En adoptant, en juin 2004, des dispositions législatives pour contrer le harcèlement psychologique au travail, le Québec a ouvert une boîte de Pandore.

Jacinthe Tremblay, collaboration spéciale

En adoptant, en juin 2004, des dispositions législatives pour contrer le harcèlement psychologique au travail, le Québec a ouvert une boîte de Pandore.

Au 30 décembre dernier, la Commission des normes du travail (CNT) avait reçu plus de 6300 plaintes de non-syndiqués.

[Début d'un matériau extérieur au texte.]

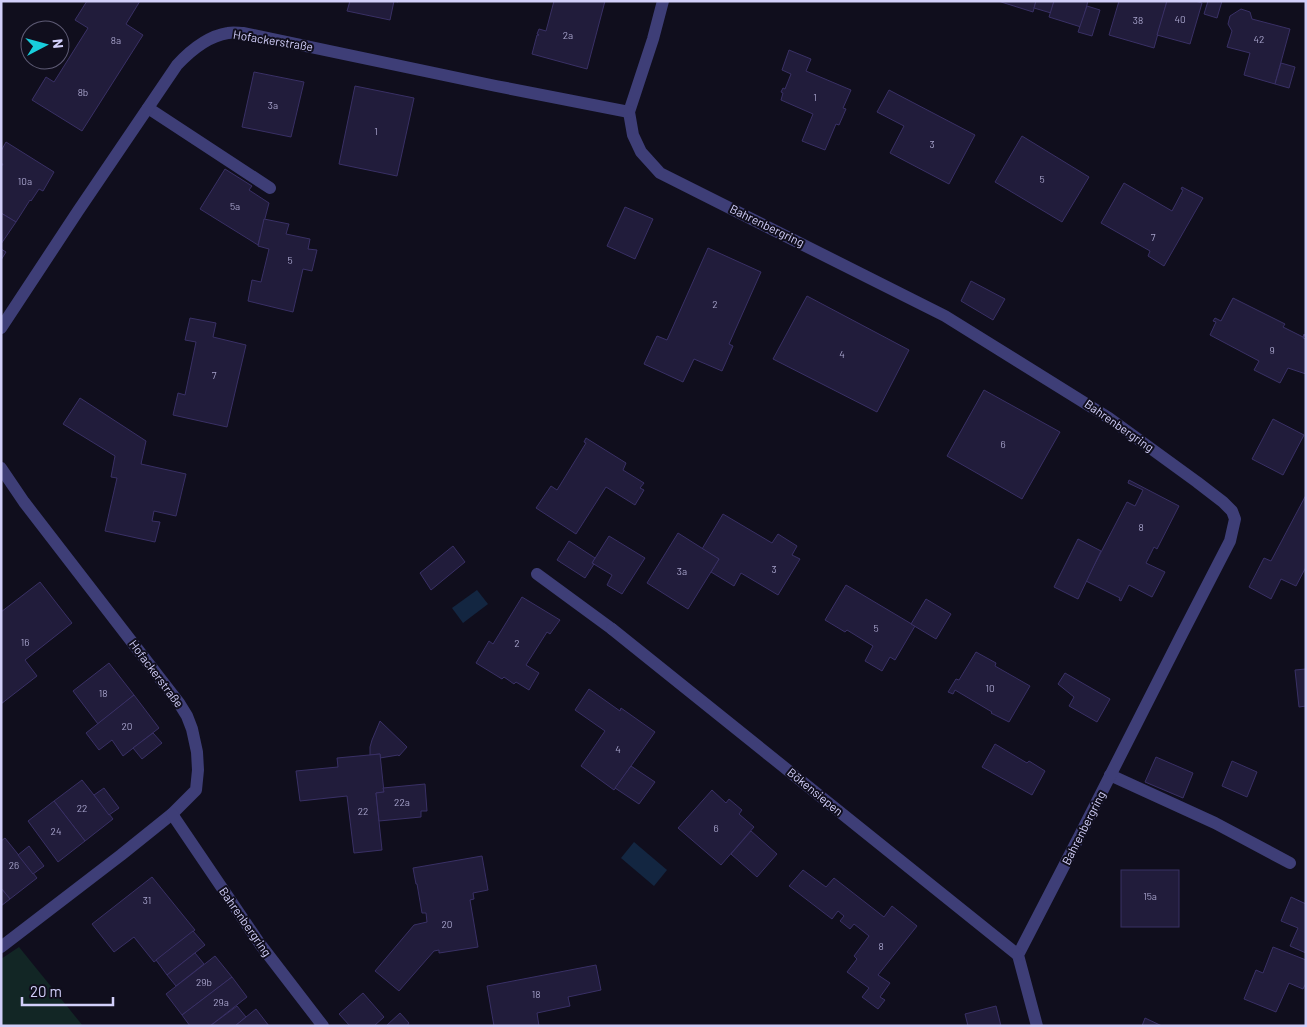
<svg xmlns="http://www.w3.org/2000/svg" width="1307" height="1027" viewBox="0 0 1307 1027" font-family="Barlow,sans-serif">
<rect width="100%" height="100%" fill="#100e1d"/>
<path fill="#122625" d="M19 947 83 1026H1V959Z"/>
<g fill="#132641">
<path d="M477 590 488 604 463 623 452 608Z"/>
<path d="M634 842 667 870 654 886 621 858Z"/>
</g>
<g fill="#211c3b" stroke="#393065">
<path d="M87 1H140L126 24 143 35 82 131 32 100 46 77 54 82 88 28 75 20Z"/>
<path d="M350 1H399L398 2 394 1 390 20 347 11Z"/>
<path d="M554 1H605L587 69 532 54 537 35H539L537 34 539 29 546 31Z"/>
<path d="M998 1H1036L1033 12Z"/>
<path d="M1036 1H1054L1051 13 1034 8Z"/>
<path d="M1054 1H1088L1081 27 1049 17Z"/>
<path d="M1119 1H1167L1154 48 1109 35Z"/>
<path d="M1167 1H1195L1202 3 1190 44 1157 35Z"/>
<path d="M1208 1H1222L1217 18 1204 14Z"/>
<path d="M1087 6 1100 10 1092 36 1078 32Z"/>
<path d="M1241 9 1250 12 1252 19 1290 29 1275 84 1244 75 1250 53 1227 47 1232 31 1228 24 1230 16Z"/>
<path d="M789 50 811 59 806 71 851 90 843 108 846 109 839 125 836 124 825 150 802 141 813 114 781 100 783 93 781 92 783 88 785 89 791 74 782 70Z"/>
<path d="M1281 63 1295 67 1289 88 1275 84Z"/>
<path d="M254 72 304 82 291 137 242 127Z"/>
<path d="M355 86 414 98 397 176 339 164Z"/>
<path d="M889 90 975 135 949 184 890 153 904 126 877 112Z"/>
<path d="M1022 136 1089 177 1062 222 995 182Z"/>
<path d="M6 142 54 172 43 191 39 189 31 201 30 200 16 222 1 213V167L3 164H1V151Z"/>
<path d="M225 169 252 186 249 190 269 203 258 245 200 209Z"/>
<path d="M1124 183 1172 211 1183 190 1181 189 1182 187 1203 198 1164 266 1148 256 1150 251 1101 223Z"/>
<path d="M625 207 653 219 635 259 607 246Z"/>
<path d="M1 213 16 222 1 244Z"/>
<path d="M264 219 289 224 286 234 310 239 308 249 317 250 312 271 303 269 293 312 248 301 252 280 261 282 269 249 258 246Z"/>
<path d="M708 248 761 272 729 344 733 346 722 371 694 359 683 382 644 364 657 336 667 340Z"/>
<path d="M1 249 6 252 1 260Z"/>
<path d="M971 281 1005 299 993 320 961 301Z"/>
<path d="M807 296 909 350 877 412 773 359Z"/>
<path d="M1233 298 1285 324 1283 327 1303 337 1304 334 1305 335 1303 338 1306 339V374L1288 368 1280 383 1254 370 1259 361 1210 335 1216 322 1213 321 1215 318 1221 321Z"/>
<path d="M190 318 216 323 213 337 246 345 227 427 173 415 178 393 185 395 196 342 185 340Z"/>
<path d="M984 390 1060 432 1022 499 947 456Z"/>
<path d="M80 398 146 441 141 464 186 474 176 516 154 511 152 521 160 522 155 542 105 531 117 478 111 477 115 456 63 424Z"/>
<path d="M1273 419 1304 435 1283 475 1252 459Z"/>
<path d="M586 438 626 463 623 470 644 483 640 488 644 490 635 505 606 487 576 534 536 508 551 486 557 490 586 443 584 442Z"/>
<path d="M1129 480 1179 506 1157 549 1154 547 1146 563 1165 572 1152 597 1129 585 1121 601 1119 600 1120 598 1086 581 1127 502 1135 506 1143 490 1128 483Z"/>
<path d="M1306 495V567L1296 586 1281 579 1271 599 1249 587 1264 558 1271 561Z"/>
<path d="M723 514 772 543 778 534 797 546 792 555 800 559 778 595 741 573 734 586 711 572 719 559 702 549Z"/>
<path d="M678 533 719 559 688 609 647 583Z"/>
<path d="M609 536 645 558 622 594 607 585 612 575 592 563Z"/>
<path d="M1078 539 1101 551 1078 599 1054 587Z"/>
<path d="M569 541 595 558 592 563 594 564 585 578 557 560Z"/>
<path d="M453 546 465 562 431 590 420 573Z"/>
<path d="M40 582 72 623 25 660 37 676 1 704V612Z"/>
<path d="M846 585 915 626 895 660 890 657 882 671 865 661 873 646 847 630 845 632 825 620Z"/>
<path d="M522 597 560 620 550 634 547 632 526 665 539 673 529 690 516 682 514 684 504 677 502 679 476 663 489 641 493 644Z"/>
<path d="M926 599 951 614 936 639 911 624Z"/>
<path d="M976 652 996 663 995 666 1030 686 1009 722 991 713 992 712 955 690 953 694 948 692 956 679 959 680Z"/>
<path d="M109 663 134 695 98 724 73 691Z"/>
<path d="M1306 669V706L1299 707 1295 670Z"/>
<path d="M1065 673 1110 699 1097 722 1069 706 1074 697 1058 684Z"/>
<path d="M589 689 620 711 621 708 655 732 614 790 581 766 605 731 575 710Z"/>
<path d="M134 695 159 728 123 756 112 740 99 750 86 733Z"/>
<path d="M380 721 407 747 399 756 398 755 380 758V754L370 755V747L372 740Z"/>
<path d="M153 733 162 743 142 759 133 748Z"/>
<path d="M995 744 1027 763 1029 761 1045 771 1032 795 982 767Z"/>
<path d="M380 754 384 792 376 793 382 850 354 853 347 796 300 801 296 771 338 767 337 758Z"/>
<path d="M1156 757 1193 773 1183 798 1145 782Z"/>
<path d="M1232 761 1257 772 1247 797 1222 786Z"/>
<path d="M631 766 655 782 639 804 615 788Z"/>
<path d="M82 780 113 819 85 841 54 801Z"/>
<path d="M425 784 427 811H421V817L379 821 376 793 384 792 383 788Z"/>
<path d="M104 788 119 808 109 815 94 795Z"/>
<path d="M712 790 726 803 729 799 742 810 739 814 754 827 721 865 678 828Z"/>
<path d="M54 801 85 841 58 862 28 821Z"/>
<path d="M751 831 777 854 757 877 731 854Z"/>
<path d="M5 838 37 878 10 899 1 888V841Z"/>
<path d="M29 846 44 866 33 874 18 855Z"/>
<path d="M482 856 488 890 473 893 474 899 470 900 478 947 439 953V950L434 951 399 991 375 971 414 925 427 922 426 913H422L417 884H416L413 868Z"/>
<path d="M803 870 826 887 834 878 884 917 892 906 917 926 878 975 890 983 880 997 885 1000 878 1009 862 997 869 988 847 972 857 959 854 956 869 936 854 924 850 929 840 921 844 916 838 911 832 919 789 886Z"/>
<rect x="1121" y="870" width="58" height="57"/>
<path d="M152 877 195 930 154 962 134 937 114 952 92 924Z"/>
<path d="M1 888 10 899 1 906Z"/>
<path d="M1291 897 1306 904V953L1290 946 1298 928 1281 921Z"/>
<path d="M193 931 205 945 167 975 156 960Z"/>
<path d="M1273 947 1306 960V983L1303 989 1289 983 1276 1012 1244 999 1256 970 1263 973Z"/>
<path d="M195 953 204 964 176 986 167 975Z"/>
<path d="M215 956 232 977 182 1015 166 994Z"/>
<path d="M596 965 601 990 568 997 570 1006 537 1013 539 1026H494L487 986Z"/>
<path d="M232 977 247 997 210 1026H190L182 1015Z"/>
<path d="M363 993 384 1017 374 1026H350L339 1014Z"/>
<path d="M237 1006 246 1017 235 1026H210Z"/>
<path d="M996 1006 1001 1026H968L965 1014Z"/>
<path d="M256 1009 269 1026H235L246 1017Z"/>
<path d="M400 1013 409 1023 407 1026H386Z"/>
<path d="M1145 1018 1162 1026H1142Z"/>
</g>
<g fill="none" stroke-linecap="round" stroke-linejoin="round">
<g stroke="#3e3e77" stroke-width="12">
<path d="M148 108 270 188"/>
<path d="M537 574 612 629"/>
<path d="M1110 775 1215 823 1290 863"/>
</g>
<g stroke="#3e3e77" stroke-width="12">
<path d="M663 1 653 39 629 112 633 135 641 152 660 173 945 316 1109 418 1197 482 1223 502 1232 511 1235 519 1230 541 1182 634 1081 833 1018 955 1037 1026"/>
<path d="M1 328 78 211 177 65C190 51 208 36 228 33 233 32 239 33 244 33L496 86 629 112"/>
<path d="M1 468 24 502 179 703 187 716 192 729 197 752 198 770 196 790 172 814 121 855 1 947"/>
<path d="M612 629 1018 955"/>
<path d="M172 814 260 944 323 1026"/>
</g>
</g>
<g text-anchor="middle" stroke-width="4" stroke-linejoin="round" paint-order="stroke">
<g font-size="10" fill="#a6a2ca">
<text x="1180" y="23">40</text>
<text x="1138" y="24">38</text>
<text x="568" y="39">2a</text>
<text x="1259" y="43">42</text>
<text x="116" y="44">8a</text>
<text x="83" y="96">8b</text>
<text x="815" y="101">1</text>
<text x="273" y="109">3a</text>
<text x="376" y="135">1</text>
<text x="932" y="148">3</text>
<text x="1042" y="183">5</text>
<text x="25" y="185">10a</text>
<text x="235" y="210">5a</text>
<text x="1153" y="241">7</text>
<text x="290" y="264">5</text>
<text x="715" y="308">2</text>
<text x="1272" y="354">9</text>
<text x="842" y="358">4</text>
<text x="214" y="379">7</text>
<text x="1003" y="448">6</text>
<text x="1141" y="531">8</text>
<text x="774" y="573">3</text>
<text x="682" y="575">3a</text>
<text x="876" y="632">5</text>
<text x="25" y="646">16</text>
<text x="517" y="647">2</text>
<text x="990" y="692">10</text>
<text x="103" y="697">18</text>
<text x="127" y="730">20</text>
<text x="618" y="753">4</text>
<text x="402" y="806">22a</text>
<text x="82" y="812">22</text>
<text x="363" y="815">22</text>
<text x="716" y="832">6</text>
<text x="56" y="835">24</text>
<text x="14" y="869">26</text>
<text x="1150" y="900">15a</text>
<text x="147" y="904">31</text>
<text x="447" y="928">20</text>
<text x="881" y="950">8</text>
<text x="204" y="986">29b</text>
<text x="536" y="998">18</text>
<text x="221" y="1006">29a</text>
</g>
<g font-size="12" fill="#d2cffa" stroke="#100e1d">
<text transform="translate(273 41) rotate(9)" y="4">Hofackerstraße</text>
<text transform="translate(767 226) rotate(26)" y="4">Bahrenbergring</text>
<text transform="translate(1119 426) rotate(35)" y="4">Bahrenbergring</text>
<text transform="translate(156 674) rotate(53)" y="4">Hofackerstraße</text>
<text transform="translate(815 792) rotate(39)" y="4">Bökensiepen</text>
<text transform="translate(1084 828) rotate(-63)" y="4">Bahrenbergring</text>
<text transform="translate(245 922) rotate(55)" y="4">Bahrenbergring</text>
</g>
</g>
<rect width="1307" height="1027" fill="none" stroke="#d2cffa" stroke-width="5"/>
<g transform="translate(45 45) rotate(84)"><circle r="24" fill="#100e1d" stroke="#5e5b75"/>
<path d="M0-4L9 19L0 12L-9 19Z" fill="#18cedc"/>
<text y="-8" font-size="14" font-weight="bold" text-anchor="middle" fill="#d2cffa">N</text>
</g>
<path d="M22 997v8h91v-8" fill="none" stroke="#d2cffa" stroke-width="2.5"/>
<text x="30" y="997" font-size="15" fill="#d2cffa" stroke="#100e1d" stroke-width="4" paint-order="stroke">20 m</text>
</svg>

En milieu syndiqué, le harcèlement psychologique mobilise une large part des énergies et du temps de nombreux conseillers et officiers syndicaux.

«C'est un véritable tsunami», illustre Me Francine Lamy, avocate en droit du travail chez Grondin Poudrier, un cabinet qui représente des syndicats.

Pour un plaignant, des dizaines de personnes sont interpellées, le présumé harceleur au premier chef, les collègues, la famille, les amis...

Pour traiter et régler ces plaintes, le gouvernement, le patronat et les syndicats ont mis en place une énorme machine juridique et administrative. S'ajoutent au bataillon des centaines de médecins, psychologues et intervenants communautaires.

Au 31 décembre 2006, la Commission des normes du travail avait terminé le traitement de quelque 5000 plaintes. De ce nombre, moins d'une vingtaine ont franchi l'étape juridique ultime d'une décision de la Commission des relations de travail.

Dans trois cas seulement, ce tribunal a rendu une décision favorable au plaignant. Trois, sur 6300.

«C'est la preuve que les mécanismes de traitement des plaintes que nous avons mis en place fonctionnent. L'objectif de la loi n'est pas de multiplier les recours juridiques, mais de faire cesser le harcèlement et de résoudre les conflits. Dans plus de 80% des cas, nous y sommes parvenus», plaide Me Robert Rivest, directeur des affaires juridiques du bureau de Montréal de la Commission des normes du travail.

Depuis juin 2004, environ le tiers des dossiers terminés, soit 1760, ont fait l'objet d'une entente entre les parties.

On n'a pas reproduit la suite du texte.